Update 12/15/22: On the day after the vote, Nano Dimension’s distributed a press release from the perspective of its management (presumably Stern) suggesting that a”smear campaign” was launched ahead of the vote by “a small entity, which itself has a history of trouble with regulators and authorities in the USA,” presumably Murchinson. The letter continues:
“As a next step in the entity’s campaign, they filed for an injunction to hold up the Meeting; thus, holding up efforts for all shareholders to rightly express their own views in a proper governance forum. The Israeli district court, where this injunction effort was launched, quickly dismissed the motion.
“Naturally, as a shareholder minded company, the results of the vote will be respected. Furthermore, Nano Dimension will continue to execute on its vision through its M&A initiatives, R&D programs, and business development plans. These efforts have already yielded results, and we expect this to be more of the case in 2023 as we foresee notable opportunities in the industry that will enhance and expand Nano Dimension business – with strong and robust capital and other assets – and therefore benefit its shareholders.”
What seems to have happened is that, once ARK pulled its investments, the shareholders were left with a power vacuum. Now, we’re seeing the firm’s management battle with an investing body for control.
Update 1/31/23: On January 30, 2023, it was announced that the Board of Directors at Nano Dimension had adopted a shareholders rights plan that would expire January 27, 2024. According to the press release, the plan is “designed to reduce the likelihood that any entity, person or group would gain control of, or significant influence over Nano Dimension.” Specifically, the plan includes the following:
Nano Dimension will issue one special purchase right for every one ADS outstanding at the close of business on February 6, 2023. Each right will allow its holder to purchase from Nano Dimension one-half of one (0.5) ADS, at a purchase price of $0.01 per ADS, once the rights become exercisable. The rights would become exercisable only if an entity, person or group acquires beneficial ownership of 10% or more of Nano Dimension’s outstanding ordinary shares in a transaction not approved by the Company’s Board.

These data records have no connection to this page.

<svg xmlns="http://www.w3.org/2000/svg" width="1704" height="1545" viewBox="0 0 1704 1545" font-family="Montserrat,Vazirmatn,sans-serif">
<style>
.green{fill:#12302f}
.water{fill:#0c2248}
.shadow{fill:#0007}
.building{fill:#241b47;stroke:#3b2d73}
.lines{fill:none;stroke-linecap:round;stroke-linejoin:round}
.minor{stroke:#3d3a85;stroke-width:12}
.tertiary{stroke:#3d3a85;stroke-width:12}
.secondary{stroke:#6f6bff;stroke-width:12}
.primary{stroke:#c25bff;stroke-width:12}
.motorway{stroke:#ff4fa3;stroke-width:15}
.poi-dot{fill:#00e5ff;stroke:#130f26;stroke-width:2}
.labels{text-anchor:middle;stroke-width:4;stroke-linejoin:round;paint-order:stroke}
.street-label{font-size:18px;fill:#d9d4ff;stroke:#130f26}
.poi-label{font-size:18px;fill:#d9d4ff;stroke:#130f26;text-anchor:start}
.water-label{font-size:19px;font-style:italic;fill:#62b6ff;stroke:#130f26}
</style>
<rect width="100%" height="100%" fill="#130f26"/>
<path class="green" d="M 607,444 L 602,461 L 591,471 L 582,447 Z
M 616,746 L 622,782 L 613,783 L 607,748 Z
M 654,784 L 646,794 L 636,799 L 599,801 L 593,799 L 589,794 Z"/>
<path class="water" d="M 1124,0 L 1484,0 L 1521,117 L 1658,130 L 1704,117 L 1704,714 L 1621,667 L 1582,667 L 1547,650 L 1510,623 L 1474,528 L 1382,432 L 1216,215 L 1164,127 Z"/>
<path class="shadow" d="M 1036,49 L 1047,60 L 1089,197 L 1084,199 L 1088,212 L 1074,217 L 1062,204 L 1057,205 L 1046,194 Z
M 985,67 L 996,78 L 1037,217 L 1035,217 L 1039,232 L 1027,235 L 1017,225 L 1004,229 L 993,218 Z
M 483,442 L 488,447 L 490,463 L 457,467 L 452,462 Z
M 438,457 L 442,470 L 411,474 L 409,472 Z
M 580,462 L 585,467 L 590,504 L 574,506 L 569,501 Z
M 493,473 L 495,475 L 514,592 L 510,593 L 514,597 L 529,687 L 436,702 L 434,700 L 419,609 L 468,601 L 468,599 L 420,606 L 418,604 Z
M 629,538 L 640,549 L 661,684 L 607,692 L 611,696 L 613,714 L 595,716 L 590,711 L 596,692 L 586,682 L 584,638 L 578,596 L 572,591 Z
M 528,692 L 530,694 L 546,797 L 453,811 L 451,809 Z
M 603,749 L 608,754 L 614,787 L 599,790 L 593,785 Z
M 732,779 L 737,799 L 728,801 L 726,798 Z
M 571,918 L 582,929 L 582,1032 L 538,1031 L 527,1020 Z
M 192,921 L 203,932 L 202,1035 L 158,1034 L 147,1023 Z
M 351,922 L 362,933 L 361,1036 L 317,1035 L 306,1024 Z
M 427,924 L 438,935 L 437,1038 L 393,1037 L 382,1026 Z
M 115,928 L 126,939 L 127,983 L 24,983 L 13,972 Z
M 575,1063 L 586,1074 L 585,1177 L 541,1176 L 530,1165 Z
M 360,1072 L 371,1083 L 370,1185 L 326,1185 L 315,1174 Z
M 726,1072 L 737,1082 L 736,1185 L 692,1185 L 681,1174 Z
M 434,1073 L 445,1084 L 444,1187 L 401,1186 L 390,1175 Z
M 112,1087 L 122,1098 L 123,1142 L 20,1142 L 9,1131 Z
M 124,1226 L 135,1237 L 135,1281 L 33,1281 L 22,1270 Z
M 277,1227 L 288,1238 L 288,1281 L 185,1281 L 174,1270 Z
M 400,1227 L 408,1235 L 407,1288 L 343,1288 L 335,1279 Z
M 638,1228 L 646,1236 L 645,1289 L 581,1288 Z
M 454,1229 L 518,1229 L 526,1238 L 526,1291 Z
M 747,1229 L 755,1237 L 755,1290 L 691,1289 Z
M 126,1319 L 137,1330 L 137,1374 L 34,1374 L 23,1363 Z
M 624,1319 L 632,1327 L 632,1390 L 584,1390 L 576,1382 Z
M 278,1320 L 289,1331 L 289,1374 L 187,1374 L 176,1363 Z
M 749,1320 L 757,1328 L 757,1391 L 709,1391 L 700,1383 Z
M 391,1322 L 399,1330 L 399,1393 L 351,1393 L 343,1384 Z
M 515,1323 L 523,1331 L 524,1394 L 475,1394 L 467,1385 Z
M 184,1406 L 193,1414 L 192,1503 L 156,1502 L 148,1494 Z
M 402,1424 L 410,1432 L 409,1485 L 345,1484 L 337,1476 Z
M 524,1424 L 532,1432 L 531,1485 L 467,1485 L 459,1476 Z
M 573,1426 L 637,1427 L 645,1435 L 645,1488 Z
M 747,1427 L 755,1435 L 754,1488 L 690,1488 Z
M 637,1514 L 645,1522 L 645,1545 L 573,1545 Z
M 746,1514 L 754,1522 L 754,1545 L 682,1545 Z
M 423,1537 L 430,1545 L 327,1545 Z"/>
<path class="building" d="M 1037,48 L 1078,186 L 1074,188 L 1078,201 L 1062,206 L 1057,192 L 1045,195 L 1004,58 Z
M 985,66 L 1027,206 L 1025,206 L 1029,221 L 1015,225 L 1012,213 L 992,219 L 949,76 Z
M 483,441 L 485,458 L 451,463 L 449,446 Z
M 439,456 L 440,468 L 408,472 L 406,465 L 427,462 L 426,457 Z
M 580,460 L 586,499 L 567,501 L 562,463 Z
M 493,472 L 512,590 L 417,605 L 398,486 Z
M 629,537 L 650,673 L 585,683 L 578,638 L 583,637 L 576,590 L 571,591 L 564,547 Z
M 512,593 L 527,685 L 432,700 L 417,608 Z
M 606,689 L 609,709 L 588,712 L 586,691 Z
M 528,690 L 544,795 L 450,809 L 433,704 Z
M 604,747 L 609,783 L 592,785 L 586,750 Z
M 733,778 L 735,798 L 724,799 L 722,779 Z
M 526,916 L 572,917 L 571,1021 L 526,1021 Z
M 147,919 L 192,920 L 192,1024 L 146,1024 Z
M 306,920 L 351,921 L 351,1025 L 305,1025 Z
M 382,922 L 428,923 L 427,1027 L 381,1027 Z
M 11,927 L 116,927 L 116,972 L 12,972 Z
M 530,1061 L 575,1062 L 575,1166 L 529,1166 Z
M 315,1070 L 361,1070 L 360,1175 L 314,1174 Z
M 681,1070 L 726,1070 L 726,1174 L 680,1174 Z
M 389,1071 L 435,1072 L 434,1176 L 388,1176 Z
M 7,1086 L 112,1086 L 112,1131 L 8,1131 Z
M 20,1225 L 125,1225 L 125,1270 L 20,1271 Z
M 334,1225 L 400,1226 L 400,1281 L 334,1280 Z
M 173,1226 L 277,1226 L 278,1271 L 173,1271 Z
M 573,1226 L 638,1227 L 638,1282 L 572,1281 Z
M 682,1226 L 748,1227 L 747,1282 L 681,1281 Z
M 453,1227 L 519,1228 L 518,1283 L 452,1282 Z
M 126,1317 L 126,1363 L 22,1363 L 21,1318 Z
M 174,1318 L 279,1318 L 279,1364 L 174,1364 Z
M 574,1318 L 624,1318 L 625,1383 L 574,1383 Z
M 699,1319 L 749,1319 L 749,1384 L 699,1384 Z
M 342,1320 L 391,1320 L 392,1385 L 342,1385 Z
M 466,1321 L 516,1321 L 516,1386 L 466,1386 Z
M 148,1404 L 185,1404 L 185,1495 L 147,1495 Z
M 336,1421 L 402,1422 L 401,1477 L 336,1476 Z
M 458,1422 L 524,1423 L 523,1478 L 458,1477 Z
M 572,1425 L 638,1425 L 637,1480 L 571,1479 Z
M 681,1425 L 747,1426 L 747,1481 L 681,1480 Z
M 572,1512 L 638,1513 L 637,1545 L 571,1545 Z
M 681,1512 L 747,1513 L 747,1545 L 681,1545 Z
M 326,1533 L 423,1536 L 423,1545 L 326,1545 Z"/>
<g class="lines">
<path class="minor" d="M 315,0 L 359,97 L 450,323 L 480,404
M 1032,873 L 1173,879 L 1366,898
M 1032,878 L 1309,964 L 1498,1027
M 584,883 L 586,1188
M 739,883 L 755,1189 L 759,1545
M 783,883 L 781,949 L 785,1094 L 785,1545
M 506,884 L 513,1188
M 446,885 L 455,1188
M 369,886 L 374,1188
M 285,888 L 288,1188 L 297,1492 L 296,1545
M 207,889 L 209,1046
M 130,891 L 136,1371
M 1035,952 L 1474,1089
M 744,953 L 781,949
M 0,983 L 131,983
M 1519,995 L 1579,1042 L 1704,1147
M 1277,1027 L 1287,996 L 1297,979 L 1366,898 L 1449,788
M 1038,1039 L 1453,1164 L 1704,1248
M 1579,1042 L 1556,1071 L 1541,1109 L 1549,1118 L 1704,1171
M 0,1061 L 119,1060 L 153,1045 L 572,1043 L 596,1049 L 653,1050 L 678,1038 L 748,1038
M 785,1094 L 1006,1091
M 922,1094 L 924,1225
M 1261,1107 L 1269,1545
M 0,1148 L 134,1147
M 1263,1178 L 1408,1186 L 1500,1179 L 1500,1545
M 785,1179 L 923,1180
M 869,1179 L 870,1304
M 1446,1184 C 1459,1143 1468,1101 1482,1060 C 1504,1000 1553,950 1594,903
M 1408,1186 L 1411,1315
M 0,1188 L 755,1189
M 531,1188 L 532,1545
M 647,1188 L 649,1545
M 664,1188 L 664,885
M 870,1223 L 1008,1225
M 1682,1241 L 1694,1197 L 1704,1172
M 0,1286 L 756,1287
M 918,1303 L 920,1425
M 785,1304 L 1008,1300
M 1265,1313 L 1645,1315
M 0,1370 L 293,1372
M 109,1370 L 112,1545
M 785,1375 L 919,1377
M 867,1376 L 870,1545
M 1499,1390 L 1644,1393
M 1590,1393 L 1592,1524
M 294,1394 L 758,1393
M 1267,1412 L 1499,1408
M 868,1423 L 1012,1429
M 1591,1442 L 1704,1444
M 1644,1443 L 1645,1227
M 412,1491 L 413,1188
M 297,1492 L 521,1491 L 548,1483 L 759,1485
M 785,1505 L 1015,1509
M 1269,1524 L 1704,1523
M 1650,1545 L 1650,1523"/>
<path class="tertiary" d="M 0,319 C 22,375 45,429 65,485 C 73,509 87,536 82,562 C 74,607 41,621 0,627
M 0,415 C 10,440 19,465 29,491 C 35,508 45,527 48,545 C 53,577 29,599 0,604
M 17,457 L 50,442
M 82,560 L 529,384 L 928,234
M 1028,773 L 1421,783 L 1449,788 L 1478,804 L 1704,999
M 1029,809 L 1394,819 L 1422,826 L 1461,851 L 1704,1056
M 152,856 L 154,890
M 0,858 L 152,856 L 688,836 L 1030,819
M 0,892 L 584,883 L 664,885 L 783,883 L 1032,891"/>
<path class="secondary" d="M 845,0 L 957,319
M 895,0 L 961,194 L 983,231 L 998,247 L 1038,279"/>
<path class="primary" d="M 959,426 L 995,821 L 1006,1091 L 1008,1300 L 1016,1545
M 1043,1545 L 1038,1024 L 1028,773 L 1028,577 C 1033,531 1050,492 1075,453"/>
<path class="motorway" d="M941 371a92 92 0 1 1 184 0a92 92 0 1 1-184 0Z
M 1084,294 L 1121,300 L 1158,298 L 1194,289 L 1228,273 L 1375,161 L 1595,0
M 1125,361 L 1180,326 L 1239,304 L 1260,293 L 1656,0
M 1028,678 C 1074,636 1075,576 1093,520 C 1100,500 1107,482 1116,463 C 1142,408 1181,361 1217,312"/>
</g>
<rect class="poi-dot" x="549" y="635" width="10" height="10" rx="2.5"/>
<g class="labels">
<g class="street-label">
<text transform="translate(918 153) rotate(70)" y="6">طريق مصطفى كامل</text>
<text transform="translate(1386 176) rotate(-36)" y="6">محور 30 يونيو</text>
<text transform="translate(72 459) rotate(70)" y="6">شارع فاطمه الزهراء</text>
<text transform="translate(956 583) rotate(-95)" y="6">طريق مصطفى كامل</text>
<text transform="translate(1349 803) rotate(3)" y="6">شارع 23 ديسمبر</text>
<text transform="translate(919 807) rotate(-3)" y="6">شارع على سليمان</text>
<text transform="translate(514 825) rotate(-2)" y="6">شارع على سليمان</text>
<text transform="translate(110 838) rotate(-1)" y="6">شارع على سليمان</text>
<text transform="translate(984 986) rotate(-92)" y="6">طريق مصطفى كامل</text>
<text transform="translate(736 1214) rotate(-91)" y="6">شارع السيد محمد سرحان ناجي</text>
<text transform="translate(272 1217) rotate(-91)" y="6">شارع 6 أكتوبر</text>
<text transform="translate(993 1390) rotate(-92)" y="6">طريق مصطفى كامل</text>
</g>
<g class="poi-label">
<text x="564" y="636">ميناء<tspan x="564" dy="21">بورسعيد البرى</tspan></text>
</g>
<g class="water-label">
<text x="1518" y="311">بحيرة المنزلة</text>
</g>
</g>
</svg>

The following morning, the company put out a follow-up announcement, presumably in response to the first, that highlights the qualities of Nano Dimension’s executive management, the ability of that management to grow the company’s revenues significantly, and sharply and repeatedly criticizes its majority investor Murchinson and its manager Marc Bistricer. The letter describes the SEC charges against Muchinson for short selling practices that resulted in an $8 million fine and accuses the firm of attempting to profit off of short sales of Nano Dimension stock. It states:
“The claim of the managers of Murchinson, who were investigated by the SEC and admitted having violated the law, against the managers of Nano Dimension is comparable to an opinion of a bank robber about the way the bank is operated and managed. (emphasis in the original).”
On the surface, this latest development suggests that the two parties, Nano Dimension management and Murchinson, are continuing to battle over control of the company. Of course, given the murky world of finance, there’s always the possibility that both parties have a shared angle related to the stock price and the value of the company.